→ Document text
........
Eduard Bloch wrote:
Interesting. Looks nice, most things are done the same way I did with
C++, and looking very clean. I was rewritting advfs primarily to make it
multithreaded, since we have a Dual-Opteron cluster nearby so Klaus
could compress his DVDs in 5 minutes using best compression rather than
an hour (or a day for the best compression). The MT codes does already
work and I have optimised it today for having less locks. Uhm, and I
changed the processing a bit to work in a similar fashion you do in the
script, however I dropped the write-to-stdout options because I doubt
anyone seriosly like to use it. The only users of that way are either
working with really small images or have lots of RAM plenty, in both
cases a tmpfs can be used having the same effects.
Well... The primary idea for me to write the script was to introduce
swapping by the program instead of harassing kernel memory management.
:o) And you need it for read-from-stdin too.
........
→ Input
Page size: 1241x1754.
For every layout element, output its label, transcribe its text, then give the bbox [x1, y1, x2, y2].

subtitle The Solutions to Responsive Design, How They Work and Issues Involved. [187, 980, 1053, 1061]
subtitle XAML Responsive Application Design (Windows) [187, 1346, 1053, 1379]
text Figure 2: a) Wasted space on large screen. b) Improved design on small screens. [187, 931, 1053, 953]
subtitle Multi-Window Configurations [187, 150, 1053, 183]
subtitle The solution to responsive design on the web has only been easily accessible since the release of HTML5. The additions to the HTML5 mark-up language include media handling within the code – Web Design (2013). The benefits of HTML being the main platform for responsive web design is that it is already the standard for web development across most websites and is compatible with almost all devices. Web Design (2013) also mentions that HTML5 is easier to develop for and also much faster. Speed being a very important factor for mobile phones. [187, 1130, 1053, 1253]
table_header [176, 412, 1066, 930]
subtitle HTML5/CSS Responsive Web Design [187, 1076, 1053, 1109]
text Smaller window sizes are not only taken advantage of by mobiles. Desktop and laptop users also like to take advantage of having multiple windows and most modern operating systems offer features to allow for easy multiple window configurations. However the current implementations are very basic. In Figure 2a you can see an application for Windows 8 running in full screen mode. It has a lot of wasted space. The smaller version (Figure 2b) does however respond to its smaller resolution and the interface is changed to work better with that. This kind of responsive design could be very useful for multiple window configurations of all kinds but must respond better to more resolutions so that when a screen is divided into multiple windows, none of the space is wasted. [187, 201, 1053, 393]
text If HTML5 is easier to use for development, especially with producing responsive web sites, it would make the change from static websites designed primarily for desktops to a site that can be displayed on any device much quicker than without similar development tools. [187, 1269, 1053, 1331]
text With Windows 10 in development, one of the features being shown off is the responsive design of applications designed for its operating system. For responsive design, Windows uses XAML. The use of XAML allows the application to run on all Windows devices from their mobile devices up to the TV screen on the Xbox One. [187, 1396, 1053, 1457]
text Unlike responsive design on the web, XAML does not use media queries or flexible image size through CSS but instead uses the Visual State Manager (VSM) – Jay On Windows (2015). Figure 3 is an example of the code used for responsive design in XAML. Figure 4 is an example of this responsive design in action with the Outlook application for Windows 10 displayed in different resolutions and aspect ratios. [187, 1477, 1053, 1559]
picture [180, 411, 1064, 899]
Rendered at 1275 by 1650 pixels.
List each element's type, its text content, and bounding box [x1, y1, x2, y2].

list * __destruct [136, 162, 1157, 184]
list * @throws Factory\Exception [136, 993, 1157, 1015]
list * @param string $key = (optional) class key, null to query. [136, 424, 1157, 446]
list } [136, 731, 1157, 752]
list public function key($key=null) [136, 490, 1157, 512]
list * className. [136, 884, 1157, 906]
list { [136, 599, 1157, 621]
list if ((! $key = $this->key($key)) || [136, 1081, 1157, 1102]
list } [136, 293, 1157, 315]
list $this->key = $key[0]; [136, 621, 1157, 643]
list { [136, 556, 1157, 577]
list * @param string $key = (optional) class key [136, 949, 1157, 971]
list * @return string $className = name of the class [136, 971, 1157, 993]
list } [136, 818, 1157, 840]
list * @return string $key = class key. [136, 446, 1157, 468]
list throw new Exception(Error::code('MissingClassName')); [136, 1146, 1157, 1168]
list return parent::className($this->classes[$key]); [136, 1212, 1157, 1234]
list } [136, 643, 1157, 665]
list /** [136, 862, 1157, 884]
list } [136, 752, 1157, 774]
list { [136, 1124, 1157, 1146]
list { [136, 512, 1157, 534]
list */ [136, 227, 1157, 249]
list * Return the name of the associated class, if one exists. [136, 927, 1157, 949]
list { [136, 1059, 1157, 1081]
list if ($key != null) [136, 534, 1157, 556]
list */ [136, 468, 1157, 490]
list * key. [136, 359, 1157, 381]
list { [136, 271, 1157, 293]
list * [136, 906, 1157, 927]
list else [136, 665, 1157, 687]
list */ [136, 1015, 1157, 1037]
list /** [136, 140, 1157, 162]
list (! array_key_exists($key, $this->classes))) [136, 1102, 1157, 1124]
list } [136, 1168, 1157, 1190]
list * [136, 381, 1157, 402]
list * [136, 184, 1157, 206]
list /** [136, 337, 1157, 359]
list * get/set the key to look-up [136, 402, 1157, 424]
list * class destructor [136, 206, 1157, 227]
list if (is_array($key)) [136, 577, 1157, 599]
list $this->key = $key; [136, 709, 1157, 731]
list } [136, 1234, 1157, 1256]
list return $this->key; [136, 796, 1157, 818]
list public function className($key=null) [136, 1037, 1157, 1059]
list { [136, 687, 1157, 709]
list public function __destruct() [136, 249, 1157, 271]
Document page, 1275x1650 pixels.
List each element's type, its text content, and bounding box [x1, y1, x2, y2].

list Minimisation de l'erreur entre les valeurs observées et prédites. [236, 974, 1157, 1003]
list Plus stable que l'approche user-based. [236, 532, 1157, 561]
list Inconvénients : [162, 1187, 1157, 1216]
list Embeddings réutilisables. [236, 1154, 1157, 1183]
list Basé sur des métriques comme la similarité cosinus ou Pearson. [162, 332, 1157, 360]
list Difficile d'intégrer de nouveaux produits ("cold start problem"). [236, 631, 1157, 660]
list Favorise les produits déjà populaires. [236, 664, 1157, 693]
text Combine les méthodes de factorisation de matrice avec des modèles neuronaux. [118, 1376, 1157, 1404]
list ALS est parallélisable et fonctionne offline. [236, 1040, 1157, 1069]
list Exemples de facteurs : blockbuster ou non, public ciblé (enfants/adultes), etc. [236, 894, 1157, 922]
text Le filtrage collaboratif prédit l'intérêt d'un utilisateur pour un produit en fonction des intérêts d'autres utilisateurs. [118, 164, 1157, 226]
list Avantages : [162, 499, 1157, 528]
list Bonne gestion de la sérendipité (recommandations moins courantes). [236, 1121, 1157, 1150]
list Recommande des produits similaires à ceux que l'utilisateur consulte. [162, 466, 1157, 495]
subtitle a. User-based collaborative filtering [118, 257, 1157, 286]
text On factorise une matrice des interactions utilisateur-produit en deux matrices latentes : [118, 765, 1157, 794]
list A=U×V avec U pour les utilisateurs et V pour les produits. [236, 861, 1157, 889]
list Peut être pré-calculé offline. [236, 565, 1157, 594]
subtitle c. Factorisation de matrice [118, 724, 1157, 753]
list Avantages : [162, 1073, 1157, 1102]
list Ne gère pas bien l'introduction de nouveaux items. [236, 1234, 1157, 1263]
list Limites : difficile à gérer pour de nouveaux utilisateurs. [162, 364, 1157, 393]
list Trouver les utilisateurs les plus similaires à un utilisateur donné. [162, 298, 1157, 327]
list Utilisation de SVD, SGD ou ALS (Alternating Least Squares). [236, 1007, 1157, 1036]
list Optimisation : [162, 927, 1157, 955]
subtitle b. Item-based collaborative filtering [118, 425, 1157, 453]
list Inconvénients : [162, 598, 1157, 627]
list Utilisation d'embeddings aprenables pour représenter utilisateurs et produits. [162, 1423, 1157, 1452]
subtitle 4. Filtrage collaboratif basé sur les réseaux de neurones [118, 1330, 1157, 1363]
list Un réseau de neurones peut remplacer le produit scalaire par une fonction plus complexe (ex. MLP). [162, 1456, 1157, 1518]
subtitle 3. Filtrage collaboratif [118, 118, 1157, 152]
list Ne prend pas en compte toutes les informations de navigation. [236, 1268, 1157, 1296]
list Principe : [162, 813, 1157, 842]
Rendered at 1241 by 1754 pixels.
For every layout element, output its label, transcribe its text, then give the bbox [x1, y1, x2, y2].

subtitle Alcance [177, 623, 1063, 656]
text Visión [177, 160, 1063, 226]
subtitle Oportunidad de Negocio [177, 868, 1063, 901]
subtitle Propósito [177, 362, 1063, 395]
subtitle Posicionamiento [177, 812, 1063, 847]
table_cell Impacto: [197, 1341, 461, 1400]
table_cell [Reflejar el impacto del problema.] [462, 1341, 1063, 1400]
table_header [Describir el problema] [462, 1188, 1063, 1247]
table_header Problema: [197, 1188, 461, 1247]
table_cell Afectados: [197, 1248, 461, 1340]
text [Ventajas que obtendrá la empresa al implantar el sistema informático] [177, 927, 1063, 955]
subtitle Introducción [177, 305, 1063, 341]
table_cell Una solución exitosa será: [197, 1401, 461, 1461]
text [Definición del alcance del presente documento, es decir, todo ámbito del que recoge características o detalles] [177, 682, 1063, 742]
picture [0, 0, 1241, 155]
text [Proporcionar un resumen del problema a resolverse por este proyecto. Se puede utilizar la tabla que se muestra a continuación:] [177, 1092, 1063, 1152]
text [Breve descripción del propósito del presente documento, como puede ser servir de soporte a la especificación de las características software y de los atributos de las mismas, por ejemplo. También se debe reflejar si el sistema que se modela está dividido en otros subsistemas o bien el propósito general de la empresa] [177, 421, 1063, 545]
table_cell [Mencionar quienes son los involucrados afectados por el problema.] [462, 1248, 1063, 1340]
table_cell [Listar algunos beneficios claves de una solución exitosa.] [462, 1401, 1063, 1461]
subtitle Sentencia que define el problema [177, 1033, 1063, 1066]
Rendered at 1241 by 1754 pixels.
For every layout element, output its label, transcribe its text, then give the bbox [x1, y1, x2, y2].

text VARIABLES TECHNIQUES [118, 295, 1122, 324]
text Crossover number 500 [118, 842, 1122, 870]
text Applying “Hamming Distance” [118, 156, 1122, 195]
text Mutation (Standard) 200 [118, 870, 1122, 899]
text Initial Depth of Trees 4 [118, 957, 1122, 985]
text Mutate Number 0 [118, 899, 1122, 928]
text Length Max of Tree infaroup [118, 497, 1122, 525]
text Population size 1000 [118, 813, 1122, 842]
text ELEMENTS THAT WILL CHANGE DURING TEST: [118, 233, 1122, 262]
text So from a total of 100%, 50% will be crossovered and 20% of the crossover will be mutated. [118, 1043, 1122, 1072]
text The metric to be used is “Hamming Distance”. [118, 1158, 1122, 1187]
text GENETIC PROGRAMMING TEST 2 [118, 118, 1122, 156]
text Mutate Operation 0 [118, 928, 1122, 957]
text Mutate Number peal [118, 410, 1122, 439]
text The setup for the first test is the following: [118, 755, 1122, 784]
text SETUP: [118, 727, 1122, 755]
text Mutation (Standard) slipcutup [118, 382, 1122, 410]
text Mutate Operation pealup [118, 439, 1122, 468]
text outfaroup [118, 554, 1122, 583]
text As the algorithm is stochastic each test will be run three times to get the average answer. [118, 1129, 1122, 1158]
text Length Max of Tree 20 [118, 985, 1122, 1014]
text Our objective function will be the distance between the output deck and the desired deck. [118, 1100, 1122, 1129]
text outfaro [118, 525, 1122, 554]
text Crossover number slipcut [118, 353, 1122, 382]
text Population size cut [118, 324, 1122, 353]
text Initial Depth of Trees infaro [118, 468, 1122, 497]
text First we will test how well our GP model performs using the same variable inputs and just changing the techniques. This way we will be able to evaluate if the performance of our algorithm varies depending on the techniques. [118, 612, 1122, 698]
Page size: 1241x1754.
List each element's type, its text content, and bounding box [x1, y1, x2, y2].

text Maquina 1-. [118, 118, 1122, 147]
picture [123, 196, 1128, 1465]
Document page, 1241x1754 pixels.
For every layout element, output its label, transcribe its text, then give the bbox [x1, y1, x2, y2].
........
→ Required tasks
(a) List every hyphenated word that appears in the message about rewriting advfs.
(b) Locate every line of the records that contains the string "space", and copy each of those lines.

→ Answers to the exercise
(a)
Dual-Opteron
write-to-stdout
read-from-stdin

(b)
text Figure 2: a) Wasted space on large screen. b) Improved design on small screens. [187, 931, 1053, 953]
text Smaller window sizes are not only taken advantage of by mobiles. Desktop and laptop users also like to take advantage of having multiple windows and most modern operating systems offer features to allow for easy multiple window configurations. However the current implementations are very basic. In Figure 2a you can see an application for Windows 8 running in full screen mode. It has a lot of wasted space. The smaller version (Figure 2b) does however respond to its smaller resolution and the interface is changed to work better with that. This kind of responsive design could be very useful for multiple window configurations of all kinds but must respond better to more resolutions so that when a screen is divided into multiple windows, none of the space is wasted. [187, 201, 1053, 393]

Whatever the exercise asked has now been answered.